杉並区のTさんがダックスのリフレッシュを依頼してきました。数カ月前にパンクしたきり放置してあったそうです。主な依頼内容は、前後タイヤ交換、シートの張り替え、スロットルの戻りが悪い、ドライブチェーンの交換です。これで11月にロングツーリングに出かけるということです。前回の整備からもう数年経過しているので他の部分もひととおり整備してみましょう。
センタースタンドのおかげ センタースタンドがあるとホイールの脱着も苦労がありません。ワイヤーやリンクをはずし、リアのチェーンはミッションカウンターシャフト部分のドライブギアを外すと作業が楽です。 |
タイヤ屋やバイク屋ではやってくれない 合わせホイールは継ぎ目から侵入する雨などで内部が錆びていることが多いですね。このまま腐食がすすむとチューブを傷つけてパンクの原因にもなりますので、カップブラシでサビを落として錆び止めを吹いておきました。これでも次回はまた錆びていることでしょう。 |
ブレーキの洗浄 せっかくハブが単体になったのだから避けて通るわけにはいきませんね。ドラム内部にたまったライニングの粉や古くなったグリスなどを取り除きます。ブレーキシューは強力なバネでひっぱられていますが、コツさえわかれば上の写真のように工具無しで簡単に外れてくれます。 |
ブレーキ整備のキモ ドラム内部やライニングの状態を整えるのはもちろんですが、ブレーキフィーリングにおいて重要なのがブレーキカムの動きです。この部分はサビが発生していることが多く、これを解決すると見違えるフィーリングとなります。ブレーキ周りのグリスは少なからずおおからずです。 |
タイヤの装着 新品のタイヤはビード(内周部分)が堅いので、タイヤ屋さんにはビード落とし専用のクリームがあります。かわりにママレモンなどの洗剤などでもOKですが、最近ではいたるところに大活躍のシリコンスプレーを使用しています。 |
ホイールの向きとタイヤの位置 進行方向に設定のあるタイヤを装着する場合は合わせホイールのエアバルブの穴の向きとの関係をあらかじめ良く覚えておきましょう。また、タイヤには「ここがバルブの位置ですよ」というマーク(写真参照)がついてますのでそれも合わせておきましょう。 |
チェーンの長さを整える 汎用のチェーンは長さが決まっている為、車両のタイプによってコマの数をあわせる必要があります。写真にあるようなチェーンカッターがあるとラクチンですが、初めて使用する時は古いチェーンで練習した方がよいでしょう。 |
チェーンを張る コマの数え方はクリップ部分も含めたピンの数です。セッテイングによるスプロケットの交換などの場合もチェーンの長さは変わってきますのでコマ数の調整は重要です。クリップは進行方向がクローズになるように確実に装着します。 |
シートベースがボロボロ シートの表皮が破れて雨をたっぷり吸い込んでいたのでしょう。ベースの鉄板が割れちゃってますので張り替えはムリですね。 |
困った時にはヤフ−オークション オークションで落札した当時モノの70cc用は値段のワリに予想以上に状態が良く満足です。この車両も50を72ccにボアアップしているのでちょうどいいですね。この時代のシートデザインはカッコいいですね。うらやましいです。 |
各パーツ類の交換がおわり、スロットルの分解修正グリスアップ、キャブのオーバーホールと点火タイミングの調整を施してひととおり終了です。カブエンジンのタイミング調整はフライホイールが小さい分だけ点火マークの位置合わせが非常にシビアです。しかし、ばっちり合わせると見違える調子を発揮しますね。もっとも、結構ずれててもそこそこ走っちゃうんですが、そこがこのエンジンのいいところでもあります。

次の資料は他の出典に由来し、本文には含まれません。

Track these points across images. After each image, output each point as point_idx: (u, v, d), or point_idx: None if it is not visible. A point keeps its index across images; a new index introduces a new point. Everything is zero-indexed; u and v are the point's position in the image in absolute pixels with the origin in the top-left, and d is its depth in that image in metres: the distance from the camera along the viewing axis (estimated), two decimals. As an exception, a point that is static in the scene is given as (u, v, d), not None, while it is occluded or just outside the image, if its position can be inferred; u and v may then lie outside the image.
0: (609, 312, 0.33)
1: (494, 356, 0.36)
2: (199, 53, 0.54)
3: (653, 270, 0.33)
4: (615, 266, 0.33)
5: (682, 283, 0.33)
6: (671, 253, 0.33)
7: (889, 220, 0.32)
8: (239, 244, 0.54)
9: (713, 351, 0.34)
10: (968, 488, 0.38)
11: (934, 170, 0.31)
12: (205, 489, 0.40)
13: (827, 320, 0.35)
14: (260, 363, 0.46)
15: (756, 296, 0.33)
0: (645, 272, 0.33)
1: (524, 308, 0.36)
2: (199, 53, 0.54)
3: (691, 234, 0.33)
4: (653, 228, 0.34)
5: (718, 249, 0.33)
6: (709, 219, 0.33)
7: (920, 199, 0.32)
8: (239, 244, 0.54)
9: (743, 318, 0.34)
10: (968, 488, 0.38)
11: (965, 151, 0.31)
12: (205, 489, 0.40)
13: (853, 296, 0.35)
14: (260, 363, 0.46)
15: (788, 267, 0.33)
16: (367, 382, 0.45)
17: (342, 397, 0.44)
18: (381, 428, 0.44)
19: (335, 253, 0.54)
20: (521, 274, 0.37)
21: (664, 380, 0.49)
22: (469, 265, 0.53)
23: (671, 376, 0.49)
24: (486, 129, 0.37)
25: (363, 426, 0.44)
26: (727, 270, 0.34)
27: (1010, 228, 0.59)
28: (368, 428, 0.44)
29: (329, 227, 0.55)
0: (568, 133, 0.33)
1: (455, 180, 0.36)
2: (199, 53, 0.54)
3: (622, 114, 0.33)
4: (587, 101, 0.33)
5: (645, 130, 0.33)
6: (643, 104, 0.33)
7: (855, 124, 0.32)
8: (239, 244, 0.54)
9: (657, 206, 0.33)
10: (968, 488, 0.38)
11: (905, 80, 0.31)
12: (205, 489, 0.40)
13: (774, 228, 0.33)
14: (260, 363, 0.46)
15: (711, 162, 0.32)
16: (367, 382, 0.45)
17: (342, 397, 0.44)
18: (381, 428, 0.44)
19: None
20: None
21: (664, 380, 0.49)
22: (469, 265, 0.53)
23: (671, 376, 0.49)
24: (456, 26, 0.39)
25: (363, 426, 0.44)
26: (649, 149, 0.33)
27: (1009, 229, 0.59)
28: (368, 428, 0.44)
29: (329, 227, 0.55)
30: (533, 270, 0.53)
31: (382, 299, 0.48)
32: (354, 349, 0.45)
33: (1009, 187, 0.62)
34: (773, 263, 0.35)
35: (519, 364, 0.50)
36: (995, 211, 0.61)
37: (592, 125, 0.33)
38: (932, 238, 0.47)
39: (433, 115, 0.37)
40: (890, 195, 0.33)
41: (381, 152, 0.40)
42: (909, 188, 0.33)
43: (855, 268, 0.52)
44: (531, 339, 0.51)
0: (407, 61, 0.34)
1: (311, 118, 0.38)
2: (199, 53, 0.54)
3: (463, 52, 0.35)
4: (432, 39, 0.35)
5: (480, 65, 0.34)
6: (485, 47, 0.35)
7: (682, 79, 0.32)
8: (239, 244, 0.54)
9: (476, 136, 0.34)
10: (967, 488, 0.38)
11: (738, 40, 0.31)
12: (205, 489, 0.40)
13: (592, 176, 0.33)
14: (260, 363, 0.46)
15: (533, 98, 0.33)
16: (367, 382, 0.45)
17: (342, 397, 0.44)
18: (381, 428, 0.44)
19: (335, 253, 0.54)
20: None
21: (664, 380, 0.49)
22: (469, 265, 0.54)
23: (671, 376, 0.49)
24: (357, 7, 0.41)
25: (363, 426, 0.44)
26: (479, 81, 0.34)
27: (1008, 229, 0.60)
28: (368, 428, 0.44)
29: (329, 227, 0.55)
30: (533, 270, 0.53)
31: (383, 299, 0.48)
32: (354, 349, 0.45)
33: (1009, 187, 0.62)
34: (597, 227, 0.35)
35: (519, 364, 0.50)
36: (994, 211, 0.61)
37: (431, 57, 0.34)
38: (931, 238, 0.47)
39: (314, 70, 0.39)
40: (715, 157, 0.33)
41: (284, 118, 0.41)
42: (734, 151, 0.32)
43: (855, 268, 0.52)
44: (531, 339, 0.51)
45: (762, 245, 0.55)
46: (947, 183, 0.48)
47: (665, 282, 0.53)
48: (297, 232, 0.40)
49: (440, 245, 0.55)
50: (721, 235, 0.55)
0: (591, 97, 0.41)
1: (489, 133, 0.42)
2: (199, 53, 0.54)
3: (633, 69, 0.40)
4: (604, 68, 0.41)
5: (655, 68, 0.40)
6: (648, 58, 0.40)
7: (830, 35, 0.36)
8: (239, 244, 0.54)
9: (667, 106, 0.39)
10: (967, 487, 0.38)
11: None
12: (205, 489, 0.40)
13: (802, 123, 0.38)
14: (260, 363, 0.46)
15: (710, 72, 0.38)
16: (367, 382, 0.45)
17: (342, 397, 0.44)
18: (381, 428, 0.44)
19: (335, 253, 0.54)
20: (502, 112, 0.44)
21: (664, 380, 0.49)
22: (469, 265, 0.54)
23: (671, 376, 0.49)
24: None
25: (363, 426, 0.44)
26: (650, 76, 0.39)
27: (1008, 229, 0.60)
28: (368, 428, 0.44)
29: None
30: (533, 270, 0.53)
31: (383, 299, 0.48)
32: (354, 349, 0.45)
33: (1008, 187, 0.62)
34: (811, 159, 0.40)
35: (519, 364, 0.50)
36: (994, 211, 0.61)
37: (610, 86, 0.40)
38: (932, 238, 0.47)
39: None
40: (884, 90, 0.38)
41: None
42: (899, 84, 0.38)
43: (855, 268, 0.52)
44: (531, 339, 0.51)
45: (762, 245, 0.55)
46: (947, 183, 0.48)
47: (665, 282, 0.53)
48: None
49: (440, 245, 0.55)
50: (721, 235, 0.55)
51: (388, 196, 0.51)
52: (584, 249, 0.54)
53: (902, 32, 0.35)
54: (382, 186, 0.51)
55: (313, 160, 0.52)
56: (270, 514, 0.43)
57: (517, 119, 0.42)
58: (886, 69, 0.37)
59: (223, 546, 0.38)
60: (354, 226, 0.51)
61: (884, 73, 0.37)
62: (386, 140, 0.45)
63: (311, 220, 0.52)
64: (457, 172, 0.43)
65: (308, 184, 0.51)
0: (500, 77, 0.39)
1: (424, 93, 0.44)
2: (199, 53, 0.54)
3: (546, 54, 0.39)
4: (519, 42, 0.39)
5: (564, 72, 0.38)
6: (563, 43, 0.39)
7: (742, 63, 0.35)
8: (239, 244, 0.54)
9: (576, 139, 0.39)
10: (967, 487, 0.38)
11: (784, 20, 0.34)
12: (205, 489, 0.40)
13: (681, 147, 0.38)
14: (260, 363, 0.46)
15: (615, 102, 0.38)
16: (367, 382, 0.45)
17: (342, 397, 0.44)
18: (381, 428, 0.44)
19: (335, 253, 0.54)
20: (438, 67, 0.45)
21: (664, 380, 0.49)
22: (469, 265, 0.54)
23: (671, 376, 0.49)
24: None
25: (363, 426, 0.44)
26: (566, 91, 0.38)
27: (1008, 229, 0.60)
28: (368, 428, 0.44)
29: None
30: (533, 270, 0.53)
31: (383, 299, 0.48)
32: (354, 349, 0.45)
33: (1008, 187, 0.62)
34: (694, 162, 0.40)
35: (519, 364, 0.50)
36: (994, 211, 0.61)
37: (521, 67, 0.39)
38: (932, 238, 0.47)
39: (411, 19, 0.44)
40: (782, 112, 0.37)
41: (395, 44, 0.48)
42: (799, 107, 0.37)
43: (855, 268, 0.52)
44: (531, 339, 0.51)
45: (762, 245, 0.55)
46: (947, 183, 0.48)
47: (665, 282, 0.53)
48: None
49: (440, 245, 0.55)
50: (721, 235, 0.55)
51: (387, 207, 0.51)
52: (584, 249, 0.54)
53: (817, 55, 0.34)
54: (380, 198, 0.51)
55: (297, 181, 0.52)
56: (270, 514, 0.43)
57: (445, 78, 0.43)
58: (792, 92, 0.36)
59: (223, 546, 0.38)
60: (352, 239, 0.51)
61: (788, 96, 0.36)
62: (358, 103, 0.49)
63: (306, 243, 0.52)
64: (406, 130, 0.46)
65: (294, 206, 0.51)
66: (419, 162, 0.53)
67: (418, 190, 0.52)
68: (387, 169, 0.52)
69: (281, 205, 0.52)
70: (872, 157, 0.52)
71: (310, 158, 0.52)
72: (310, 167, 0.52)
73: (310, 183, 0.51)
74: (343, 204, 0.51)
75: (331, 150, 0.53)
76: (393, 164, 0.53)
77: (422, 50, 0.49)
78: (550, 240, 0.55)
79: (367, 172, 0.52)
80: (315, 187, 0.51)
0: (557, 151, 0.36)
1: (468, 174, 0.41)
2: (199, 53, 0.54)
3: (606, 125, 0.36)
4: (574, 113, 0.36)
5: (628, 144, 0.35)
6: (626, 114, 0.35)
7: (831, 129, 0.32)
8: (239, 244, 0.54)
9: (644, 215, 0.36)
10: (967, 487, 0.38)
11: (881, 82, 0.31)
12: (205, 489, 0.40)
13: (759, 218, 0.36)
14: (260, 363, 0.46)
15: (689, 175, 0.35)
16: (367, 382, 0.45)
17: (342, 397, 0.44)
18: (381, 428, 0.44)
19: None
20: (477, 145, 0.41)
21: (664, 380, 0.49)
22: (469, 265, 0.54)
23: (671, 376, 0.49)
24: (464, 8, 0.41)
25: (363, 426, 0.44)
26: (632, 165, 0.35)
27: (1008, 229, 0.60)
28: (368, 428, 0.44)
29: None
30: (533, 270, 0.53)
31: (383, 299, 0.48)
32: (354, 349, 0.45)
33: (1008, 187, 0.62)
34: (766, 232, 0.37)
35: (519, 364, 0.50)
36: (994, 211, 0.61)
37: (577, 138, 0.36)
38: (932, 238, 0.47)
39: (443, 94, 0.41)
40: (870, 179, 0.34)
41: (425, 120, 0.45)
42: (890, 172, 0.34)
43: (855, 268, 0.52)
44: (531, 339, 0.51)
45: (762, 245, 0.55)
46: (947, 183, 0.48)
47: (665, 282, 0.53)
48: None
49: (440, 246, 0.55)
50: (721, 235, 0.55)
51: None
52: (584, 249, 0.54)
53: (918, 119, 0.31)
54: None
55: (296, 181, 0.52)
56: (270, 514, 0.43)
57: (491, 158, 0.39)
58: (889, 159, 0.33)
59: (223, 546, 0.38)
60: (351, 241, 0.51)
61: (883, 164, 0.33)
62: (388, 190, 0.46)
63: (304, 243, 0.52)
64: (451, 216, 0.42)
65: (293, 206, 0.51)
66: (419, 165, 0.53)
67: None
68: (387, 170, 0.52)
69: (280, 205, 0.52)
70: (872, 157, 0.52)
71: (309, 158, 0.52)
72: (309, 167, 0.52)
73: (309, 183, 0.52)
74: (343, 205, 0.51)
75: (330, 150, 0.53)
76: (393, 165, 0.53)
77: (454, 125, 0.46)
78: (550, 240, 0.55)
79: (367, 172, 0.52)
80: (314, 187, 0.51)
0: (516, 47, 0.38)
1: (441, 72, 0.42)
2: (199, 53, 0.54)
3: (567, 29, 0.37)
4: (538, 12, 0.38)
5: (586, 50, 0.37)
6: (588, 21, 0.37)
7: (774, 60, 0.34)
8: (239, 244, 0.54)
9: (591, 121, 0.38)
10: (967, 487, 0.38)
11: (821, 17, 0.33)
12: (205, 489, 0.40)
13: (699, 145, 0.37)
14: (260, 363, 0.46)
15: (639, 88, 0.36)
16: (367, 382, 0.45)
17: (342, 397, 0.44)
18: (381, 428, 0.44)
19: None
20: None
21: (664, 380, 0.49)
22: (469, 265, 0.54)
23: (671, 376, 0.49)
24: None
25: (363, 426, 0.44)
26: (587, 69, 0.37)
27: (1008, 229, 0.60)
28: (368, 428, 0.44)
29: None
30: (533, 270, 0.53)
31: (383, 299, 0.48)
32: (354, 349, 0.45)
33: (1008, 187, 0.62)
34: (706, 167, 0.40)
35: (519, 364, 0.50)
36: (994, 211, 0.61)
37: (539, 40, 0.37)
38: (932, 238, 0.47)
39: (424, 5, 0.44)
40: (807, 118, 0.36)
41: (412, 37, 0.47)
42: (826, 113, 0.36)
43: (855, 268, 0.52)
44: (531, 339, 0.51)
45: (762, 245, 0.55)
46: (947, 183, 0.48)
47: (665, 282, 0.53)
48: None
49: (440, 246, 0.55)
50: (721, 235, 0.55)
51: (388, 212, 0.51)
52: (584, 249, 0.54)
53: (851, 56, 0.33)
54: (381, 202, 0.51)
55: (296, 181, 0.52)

できあがったのでウチのシャリーと並べてみました。兄弟モデルだけあって良く似てます。オジサンとオバサンという感じですね。エンジンももちろんですが、車体構成部品の互換性もそこそこあるので、低年式シャリーはダックスの部品取りとしてずいぶん潰されちゃったようです。特に鉄フェンダーなどは人気がありました。ちょうどバモスとTNの関係に似てますね。